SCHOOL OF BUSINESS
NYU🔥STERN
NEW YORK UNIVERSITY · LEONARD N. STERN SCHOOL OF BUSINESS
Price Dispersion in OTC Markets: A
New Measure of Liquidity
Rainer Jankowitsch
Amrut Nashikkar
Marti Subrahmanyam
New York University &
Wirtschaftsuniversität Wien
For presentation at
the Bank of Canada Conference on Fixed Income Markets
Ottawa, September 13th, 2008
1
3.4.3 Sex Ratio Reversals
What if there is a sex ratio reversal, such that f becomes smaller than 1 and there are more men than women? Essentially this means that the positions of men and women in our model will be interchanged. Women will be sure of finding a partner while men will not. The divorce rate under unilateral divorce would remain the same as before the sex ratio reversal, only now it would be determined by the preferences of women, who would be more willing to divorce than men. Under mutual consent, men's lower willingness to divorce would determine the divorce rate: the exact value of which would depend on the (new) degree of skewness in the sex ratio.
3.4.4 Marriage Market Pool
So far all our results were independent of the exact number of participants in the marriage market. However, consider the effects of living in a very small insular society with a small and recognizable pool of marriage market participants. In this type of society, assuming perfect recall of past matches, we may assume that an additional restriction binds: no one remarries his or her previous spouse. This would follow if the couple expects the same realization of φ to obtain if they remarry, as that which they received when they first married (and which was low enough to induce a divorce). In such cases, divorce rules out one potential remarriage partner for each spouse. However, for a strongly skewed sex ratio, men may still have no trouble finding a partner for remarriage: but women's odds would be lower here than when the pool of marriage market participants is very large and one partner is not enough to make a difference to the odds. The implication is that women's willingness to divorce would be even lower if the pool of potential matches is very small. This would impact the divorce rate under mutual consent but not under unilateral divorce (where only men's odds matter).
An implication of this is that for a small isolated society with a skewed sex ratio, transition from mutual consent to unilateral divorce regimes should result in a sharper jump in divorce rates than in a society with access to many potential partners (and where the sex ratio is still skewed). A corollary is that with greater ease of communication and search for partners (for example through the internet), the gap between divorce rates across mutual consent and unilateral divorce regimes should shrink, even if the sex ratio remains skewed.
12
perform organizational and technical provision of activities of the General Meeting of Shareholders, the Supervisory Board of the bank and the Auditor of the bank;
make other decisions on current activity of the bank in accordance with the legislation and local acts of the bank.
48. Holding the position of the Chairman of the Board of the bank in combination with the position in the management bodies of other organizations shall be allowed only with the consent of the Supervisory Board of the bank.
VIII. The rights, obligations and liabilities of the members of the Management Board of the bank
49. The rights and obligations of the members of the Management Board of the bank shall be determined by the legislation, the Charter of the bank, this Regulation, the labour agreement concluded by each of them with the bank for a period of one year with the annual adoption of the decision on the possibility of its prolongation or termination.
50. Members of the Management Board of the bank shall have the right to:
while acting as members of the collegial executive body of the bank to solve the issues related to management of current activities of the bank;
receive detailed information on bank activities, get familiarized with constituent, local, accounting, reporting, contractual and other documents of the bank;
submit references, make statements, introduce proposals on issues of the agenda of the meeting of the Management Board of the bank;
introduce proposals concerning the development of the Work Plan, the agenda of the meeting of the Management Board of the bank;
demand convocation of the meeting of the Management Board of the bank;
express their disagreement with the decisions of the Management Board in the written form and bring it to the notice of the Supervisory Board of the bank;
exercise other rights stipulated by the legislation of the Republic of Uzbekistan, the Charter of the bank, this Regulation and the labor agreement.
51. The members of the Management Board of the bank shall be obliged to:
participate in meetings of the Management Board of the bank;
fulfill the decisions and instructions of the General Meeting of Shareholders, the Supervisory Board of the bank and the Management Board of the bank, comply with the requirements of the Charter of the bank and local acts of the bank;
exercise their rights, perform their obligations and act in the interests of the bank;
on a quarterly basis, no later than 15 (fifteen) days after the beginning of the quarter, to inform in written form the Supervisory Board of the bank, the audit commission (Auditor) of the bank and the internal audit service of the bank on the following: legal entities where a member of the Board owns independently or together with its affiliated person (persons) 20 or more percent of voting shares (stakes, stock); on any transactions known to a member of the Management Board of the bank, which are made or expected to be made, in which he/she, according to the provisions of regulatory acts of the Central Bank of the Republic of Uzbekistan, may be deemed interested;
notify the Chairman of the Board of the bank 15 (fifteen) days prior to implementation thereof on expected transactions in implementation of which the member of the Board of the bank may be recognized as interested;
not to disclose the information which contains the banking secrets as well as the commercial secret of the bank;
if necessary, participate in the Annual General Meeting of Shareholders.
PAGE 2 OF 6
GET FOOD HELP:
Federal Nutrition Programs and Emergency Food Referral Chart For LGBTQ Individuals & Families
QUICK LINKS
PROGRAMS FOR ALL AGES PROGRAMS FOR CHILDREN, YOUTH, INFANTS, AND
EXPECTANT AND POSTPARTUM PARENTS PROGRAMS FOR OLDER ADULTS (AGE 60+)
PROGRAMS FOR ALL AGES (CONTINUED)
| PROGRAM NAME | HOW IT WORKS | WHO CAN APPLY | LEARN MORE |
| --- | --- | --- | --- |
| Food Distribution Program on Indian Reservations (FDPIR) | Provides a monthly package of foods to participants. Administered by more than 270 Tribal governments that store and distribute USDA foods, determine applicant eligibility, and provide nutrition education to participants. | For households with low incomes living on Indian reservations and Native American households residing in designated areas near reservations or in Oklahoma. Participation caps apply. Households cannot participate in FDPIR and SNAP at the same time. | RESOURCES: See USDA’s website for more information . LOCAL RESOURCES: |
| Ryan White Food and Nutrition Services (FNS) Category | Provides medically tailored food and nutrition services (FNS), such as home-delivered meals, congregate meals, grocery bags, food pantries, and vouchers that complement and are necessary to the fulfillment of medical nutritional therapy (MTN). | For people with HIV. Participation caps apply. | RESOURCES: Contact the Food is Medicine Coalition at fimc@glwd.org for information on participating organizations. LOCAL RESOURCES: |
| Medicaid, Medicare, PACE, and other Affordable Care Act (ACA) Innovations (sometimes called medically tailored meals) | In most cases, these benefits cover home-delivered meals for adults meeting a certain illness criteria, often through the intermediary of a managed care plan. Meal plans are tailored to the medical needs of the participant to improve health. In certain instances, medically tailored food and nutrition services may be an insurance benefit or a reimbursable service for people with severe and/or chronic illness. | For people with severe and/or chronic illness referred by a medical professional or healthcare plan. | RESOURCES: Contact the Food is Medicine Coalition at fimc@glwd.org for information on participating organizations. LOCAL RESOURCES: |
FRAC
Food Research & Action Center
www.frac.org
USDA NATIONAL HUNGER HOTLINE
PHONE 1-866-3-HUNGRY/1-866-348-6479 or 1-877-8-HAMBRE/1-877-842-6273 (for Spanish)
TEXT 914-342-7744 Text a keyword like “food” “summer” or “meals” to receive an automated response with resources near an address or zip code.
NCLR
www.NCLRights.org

********

Each line from the top of the records through the one with "For presentation at" should be returned exactly. Leave out everything else.

#### [Answer section]
SCHOOL OF BUSINESS
NYU🔥STERN
NEW YORK UNIVERSITY · LEONARD N. STERN SCHOOL OF BUSINESS
Price Dispersion in OTC Markets: A
New Measure of Liquidity
Rainer Jankowitsch
Amrut Nashikkar
Marti Subrahmanyam
New York University &
Wirtschaftsuniversität Wien
For presentation at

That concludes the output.